The AW3418DW comes with a three-year standard warranty, a three-year extended replacement service and a premium panel warranty from Dell. If your screen or part of the monitor is damaged – including dead or permanently lit bright pixels – Dell will begin the warranty claim process by telephone to resolve the issue. If phone support does not resolve the issue, Dell will send a replacement device the next business day.
"Even if only one bright pixel is found, free replacement of the monitor is guaranteed during the limited warranty period," Dell said on its support page. This guideline is far more generous than the AOC guideline, which only covers the LED panel for one year.
Priced at $ 1,000, you'll find monitors with faster 240 Hz screen refresh rates, 1 ms screen response times, and higher 4K resolutions. However, all of these monitors are based on a flat panel design, so you can't take advantage of the impressive experience found on the curved screen of the AW3418DW. They also don't support G-Sync. These functions make the Alienware 34 Curved Gaming Monitor the ideal partner for your high-performance gaming rig.
Is there a better alternative?
While the AW3418DW does not have the best custom specifications on the market, it does tick enough boxes to make the sum of its parts larger than the individual components. Compared to AOC's $ 799 Agon AG352UCG, which offers a slightly larger 35-inch MVA panel, the Alienware offers a better guarantee, a cleaner design, a more accurate IPS panel, and an overclockable refresh rate. If you want to hit the 34-inch ultra-wide gaming form factor, LG's FreeSync-enabled 34UM69G costs $ 305, but offers lower WFHD resolution and no curve of the Alienware.
The Samsung CHG90 is delivered at the same price as the AW3418DW. This display dwarfs your desk at 49 inches and offers a faster refresh rate of 144 Hz. However, the CHG90 uses FreeSync technology, which limits its appeal to players who use AMD graphics. Serious gamers may be courted by Acer's $ 1,200 38-inch XR382CQK, which has built-in speakers and a faster on-screen response time of 1 ms. However, this panel also uses FreeSync instead of Alienware's G-Sync features. The Agon AG251FZ from AOC has a smooth refresh rate of 240 Hz and a response time of 1 ms. However, the flat screen lacks the impressive ultrawide curve of the AW3418DW.

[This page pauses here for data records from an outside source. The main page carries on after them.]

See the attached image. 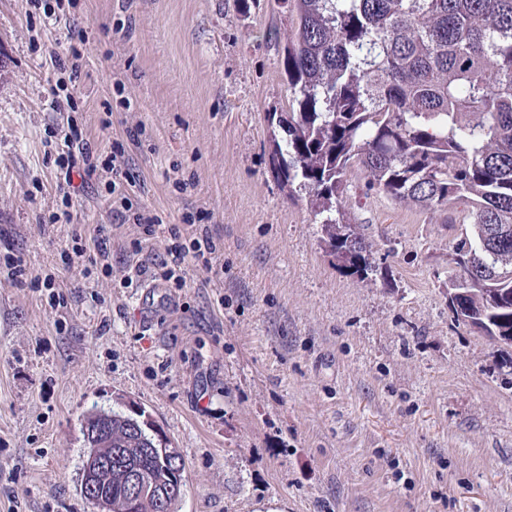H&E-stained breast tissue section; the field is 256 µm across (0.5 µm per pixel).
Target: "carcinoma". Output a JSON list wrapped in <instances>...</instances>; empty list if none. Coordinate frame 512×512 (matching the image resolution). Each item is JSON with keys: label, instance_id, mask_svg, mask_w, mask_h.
Wrapping results in <instances>:
<instances>
[{"label": "carcinoma", "instance_id": "1", "mask_svg": "<svg viewBox=\"0 0 512 512\" xmlns=\"http://www.w3.org/2000/svg\"><path fill=\"white\" fill-rule=\"evenodd\" d=\"M284 48L289 112L271 155L277 179L307 191L336 265L366 275L371 245L336 216L353 169L392 199L445 210L470 204L471 235L451 282L454 318L512 345V0H289ZM136 415H109L112 470L97 497L119 512L126 469L184 483L181 458Z\"/></svg>", "mask_w": 512, "mask_h": 512}]
</instances>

The next competitor to the AW3418DW is the BenQ FreeSync-enabled EX3501R, a display that shares the similar price of $ 900, curved screen, performance, understated aesthetics, and support for the AW3418DW's wide color space. However, the BenQ offers a slightly larger 35-inch panel and HDR support, while the AW3418DW maintains its position with a faster overclockable refresh rate of 120 Hz and G-Sync support.
How long it will take?
The lack of a USB-C port is somewhat unfortunate, as the AW3418DW ships come with a generous three-year warranty, are solidly built, and have a brilliant display that will hold your investment for some time. However, VESA mounting compatibility as well as accurate colors and contrasts make the AW3418DW a solid option for office workers looking for an alternative to outdated monitors on the market today, as long as they don't need built-in speakers.
Should you buy it
Yes, despite the high price of $ 1,000 after discounts, we recommend this monitor for its excellently calibrated panel, premium design, and performance. Not only is the AW3418DW well constructed and solidly built, Dell's generous warranty also gives you the certainty that your investment will last for years to come.